Objective: To study the prediction value of C-reactive protein (CRP) level to ankylosing spondylitis disease activity score (ASDAS), the most widely used activity score in ankylosing spondylitis (AS).

Methods: A total of 386 patients with AS were enrolled and divided into 2 groups by CRP ≥ 3.5 mg/L (n=266) and CRP<3.5 mg/L(n=120). ASDAS-CRP was evaluated in patients with CRP below the normal range (3.5 mg/L) in different subgroups. Three methods were used to test the consistency between ASDAS-CRP and ASDAS-erythrocyte sedimentation rate (ESR).

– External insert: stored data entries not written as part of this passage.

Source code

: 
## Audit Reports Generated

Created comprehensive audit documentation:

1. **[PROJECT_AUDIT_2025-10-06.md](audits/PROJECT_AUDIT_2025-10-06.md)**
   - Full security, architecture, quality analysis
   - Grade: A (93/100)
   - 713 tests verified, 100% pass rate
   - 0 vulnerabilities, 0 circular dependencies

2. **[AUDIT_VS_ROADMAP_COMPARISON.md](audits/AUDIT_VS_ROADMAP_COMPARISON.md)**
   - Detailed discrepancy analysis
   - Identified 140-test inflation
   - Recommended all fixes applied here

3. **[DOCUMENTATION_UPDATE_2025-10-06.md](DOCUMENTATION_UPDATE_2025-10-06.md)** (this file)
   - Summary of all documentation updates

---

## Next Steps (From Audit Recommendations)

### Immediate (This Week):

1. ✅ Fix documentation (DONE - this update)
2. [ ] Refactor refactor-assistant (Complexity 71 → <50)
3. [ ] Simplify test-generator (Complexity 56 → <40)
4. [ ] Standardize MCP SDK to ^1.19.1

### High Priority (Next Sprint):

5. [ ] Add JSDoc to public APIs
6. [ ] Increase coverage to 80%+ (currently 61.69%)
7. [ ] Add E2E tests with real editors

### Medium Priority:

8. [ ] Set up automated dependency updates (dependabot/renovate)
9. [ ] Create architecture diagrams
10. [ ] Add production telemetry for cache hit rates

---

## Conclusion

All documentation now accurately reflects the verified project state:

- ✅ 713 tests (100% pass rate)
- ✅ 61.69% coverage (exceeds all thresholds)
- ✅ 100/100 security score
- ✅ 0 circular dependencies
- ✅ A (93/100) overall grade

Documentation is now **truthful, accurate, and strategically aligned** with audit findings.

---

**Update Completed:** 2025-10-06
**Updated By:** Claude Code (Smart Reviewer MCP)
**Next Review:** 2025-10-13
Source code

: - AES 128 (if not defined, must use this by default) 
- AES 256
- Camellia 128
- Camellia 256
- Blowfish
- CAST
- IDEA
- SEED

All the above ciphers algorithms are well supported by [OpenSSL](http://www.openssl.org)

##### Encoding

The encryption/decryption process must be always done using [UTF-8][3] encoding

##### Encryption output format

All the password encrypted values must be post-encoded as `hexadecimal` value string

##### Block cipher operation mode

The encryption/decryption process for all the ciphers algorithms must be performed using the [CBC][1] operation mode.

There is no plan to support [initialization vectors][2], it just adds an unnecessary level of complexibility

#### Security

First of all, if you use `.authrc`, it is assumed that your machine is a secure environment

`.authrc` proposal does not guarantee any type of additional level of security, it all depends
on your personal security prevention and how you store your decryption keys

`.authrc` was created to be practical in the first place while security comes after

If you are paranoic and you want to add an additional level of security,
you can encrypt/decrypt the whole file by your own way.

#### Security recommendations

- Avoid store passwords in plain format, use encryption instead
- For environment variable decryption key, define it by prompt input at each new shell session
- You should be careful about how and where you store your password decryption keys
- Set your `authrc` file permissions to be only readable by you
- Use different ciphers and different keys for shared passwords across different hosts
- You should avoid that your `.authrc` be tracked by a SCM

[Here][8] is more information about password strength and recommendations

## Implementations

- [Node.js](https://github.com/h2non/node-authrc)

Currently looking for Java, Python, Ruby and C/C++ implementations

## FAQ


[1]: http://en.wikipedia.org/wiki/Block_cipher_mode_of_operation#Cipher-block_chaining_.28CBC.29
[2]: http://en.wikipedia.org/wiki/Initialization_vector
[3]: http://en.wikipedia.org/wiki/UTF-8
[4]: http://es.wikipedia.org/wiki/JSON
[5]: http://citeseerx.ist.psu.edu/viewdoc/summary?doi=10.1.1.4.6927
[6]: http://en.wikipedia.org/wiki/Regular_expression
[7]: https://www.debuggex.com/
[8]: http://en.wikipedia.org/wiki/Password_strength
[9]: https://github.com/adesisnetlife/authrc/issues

Results: The ASDAS-CRP showed a good correlation with the ASDAS-ESR when CRP level was ≥ 3.5 mg/L (r=0.899, P=0.000). In the group of CRP <3.5 mg/L, ASDAS-ESR showed better consistency with ASDAS-CRP when CRP level was below 1.5 mg/L(intra-class correlation coefficient 0.902; kappa coefficient 0.70). By the evaluation of variant gradient matrix, CRP 1.5 mg/L coincided with disease activity states.

Conclusion: There is good consistency between ASDAS-CRP and ASDAS-ESR. When CRP level is below the normal range, 1.5 mg/L could be a cut-off value to calculate the optimal ASDAS-CRP score.